É escusado dizer que a eleição de um presidente divergente da escolha do alto-comando, a convocação de uma Assembleia Constituinte, a adoção de um programa de “Remoção do Entulho Autoritário”, viraram o sistema político vigente de pernas para o ar. O mesmo não sucedeu, entretanto, em decorrência do impeachment de Fernando Collor e Dilma Rousseff, nem quando das tentativas fracassadas de derrubar Temer – naquilo que, para todos os fins e efeitos práticos, foi também um governo levado ao colapso.
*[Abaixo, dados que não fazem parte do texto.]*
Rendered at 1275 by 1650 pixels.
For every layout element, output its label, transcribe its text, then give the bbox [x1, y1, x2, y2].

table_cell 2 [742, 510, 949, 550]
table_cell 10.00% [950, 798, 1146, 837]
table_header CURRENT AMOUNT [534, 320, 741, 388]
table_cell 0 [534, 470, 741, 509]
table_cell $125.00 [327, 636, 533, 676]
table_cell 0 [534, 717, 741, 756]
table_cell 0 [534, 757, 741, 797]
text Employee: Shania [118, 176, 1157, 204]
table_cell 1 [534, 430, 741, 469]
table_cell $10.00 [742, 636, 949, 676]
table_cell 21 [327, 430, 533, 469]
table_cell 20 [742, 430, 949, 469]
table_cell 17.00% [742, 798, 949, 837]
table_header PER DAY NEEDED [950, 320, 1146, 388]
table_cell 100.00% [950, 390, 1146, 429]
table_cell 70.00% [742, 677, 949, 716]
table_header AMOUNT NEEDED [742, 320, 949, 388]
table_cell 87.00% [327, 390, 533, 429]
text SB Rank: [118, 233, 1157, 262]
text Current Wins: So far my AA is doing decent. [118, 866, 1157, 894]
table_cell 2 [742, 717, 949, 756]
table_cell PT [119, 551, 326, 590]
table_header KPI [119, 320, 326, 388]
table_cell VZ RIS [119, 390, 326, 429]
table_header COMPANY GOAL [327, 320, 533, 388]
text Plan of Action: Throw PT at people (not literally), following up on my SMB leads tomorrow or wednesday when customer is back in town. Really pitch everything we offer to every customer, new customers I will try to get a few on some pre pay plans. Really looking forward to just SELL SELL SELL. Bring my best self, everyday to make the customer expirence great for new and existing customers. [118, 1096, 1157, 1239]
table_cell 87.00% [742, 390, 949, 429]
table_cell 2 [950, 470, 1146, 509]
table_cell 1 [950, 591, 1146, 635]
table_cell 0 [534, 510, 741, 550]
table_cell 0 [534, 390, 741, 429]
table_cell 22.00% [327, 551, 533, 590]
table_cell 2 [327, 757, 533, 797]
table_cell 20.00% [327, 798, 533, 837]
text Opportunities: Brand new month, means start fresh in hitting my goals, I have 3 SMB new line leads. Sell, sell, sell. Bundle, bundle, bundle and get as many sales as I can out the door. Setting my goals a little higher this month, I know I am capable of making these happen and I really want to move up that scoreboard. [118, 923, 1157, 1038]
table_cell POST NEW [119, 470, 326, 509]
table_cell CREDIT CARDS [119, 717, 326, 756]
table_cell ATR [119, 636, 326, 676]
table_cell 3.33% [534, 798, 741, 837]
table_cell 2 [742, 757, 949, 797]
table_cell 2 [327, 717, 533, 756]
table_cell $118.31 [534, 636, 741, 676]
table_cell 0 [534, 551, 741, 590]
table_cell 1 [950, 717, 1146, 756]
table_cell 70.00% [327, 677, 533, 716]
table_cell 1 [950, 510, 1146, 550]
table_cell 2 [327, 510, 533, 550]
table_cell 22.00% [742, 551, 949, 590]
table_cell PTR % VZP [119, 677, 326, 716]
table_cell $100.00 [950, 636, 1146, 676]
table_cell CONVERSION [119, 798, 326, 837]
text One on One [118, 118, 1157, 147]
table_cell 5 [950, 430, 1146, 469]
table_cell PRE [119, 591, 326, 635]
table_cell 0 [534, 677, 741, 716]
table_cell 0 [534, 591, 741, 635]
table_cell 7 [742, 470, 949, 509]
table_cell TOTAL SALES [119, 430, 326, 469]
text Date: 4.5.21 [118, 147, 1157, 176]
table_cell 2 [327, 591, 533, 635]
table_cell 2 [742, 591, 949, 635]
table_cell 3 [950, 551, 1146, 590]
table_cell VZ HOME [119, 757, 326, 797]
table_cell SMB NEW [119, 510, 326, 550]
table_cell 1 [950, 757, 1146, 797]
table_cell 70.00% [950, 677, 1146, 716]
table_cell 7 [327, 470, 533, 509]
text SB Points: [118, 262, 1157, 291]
O sistema político da Constituição de 1988 tem-se mostrado propenso às crises políticas, que venho descrevendo como uma crise intermitente, isto é, a mesma crise, protagonizada seja por presidentes aventureiros, ou com baixa popularidade, ou sem legitimidade, que se reproduz com pequenos intervalos de tentativas de estabilização.
O que temos no governo Bolsonaro é outra coisa. Como disse acima, o sistema político está desmoronando graças à imprevisibilidade e a progressiva perda de legitimidade das ações e omissões dos guardiões da Constituição, da segurança e da sobrevivência física de nosso país. Um copo cheio de mágoa à espera da gota que transbordará.